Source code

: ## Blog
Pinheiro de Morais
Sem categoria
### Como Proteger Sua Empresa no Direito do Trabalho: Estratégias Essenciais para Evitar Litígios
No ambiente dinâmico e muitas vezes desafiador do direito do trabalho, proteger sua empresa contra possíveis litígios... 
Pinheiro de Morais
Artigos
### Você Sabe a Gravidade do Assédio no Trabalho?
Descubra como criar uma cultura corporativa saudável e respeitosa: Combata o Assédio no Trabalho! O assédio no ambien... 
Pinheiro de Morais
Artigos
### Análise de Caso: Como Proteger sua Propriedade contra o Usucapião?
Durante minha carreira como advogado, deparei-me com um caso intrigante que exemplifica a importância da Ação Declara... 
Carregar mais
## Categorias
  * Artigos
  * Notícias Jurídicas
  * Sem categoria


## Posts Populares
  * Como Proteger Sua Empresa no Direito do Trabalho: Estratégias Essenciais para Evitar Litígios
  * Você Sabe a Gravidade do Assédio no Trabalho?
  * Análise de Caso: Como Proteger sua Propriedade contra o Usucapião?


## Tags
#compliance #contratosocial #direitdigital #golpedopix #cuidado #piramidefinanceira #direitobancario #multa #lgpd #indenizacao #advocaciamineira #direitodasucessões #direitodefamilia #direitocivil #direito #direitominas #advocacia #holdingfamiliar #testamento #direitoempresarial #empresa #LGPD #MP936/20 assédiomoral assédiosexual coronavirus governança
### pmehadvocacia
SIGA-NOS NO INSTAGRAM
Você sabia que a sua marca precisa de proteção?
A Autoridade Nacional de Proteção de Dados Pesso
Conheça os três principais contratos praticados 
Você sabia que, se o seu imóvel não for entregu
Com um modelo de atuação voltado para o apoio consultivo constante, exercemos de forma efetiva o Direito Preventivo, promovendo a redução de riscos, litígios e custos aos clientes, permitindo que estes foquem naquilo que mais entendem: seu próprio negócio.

########

Work required: Each of the entries must be set down again exactly.

Task solution:
Source code

: ## Blog
Pinheiro de Morais
Sem categoria
### Como Proteger Sua Empresa no Direito do Trabalho: Estratégias Essenciais para Evitar Litígios
No ambiente dinâmico e muitas vezes desafiador do direito do trabalho, proteger sua empresa contra possíveis litígios... 
Pinheiro de Morais
Artigos
### Você Sabe a Gravidade do Assédio no Trabalho?
Descubra como criar uma cultura corporativa saudável e respeitosa: Combata o Assédio no Trabalho! O assédio no ambien... 
Pinheiro de Morais
Artigos
### Análise de Caso: Como Proteger sua Propriedade contra o Usucapião?
Durante minha carreira como advogado, deparei-me com um caso intrigante que exemplifica a importância da Ação Declara... 
Carregar mais
## Categorias
  * Artigos
  * Notícias Jurídicas
  * Sem categoria


## Posts Populares
  * Como Proteger Sua Empresa no Direito do Trabalho: Estratégias Essenciais para Evitar Litígios
  * Você Sabe a Gravidade do Assédio no Trabalho?
  * Análise de Caso: Como Proteger sua Propriedade contra o Usucapião?


## Tags
#compliance #contratosocial #direitdigital #golpedopix #cuidado #piramidefinanceira #direitobancario #multa #lgpd #indenizacao #advocaciamineira #direitodasucessões #direitodefamilia #direitocivil #direito #direitominas #advocacia #holdingfamiliar #testamento #direitoempresarial #empresa #LGPD #MP936/20 assédiomoral assédiosexual coronavirus governança
### pmehadvocacia
SIGA-NOS NO INSTAGRAM
Você sabia que a sua marca precisa de proteção?
A Autoridade Nacional de Proteção de Dados Pesso
Conheça os três principais contratos praticados 
Você sabia que, se o seu imóvel não for entregu
Com um modelo de atuação voltado para o apoio consultivo constante, exercemos de forma efetiva o Direito Preventivo, promovendo a redução de riscos, litígios e custos aos clientes, permitindo que estes foquem naquilo que mais entendem: seu próprio negócio.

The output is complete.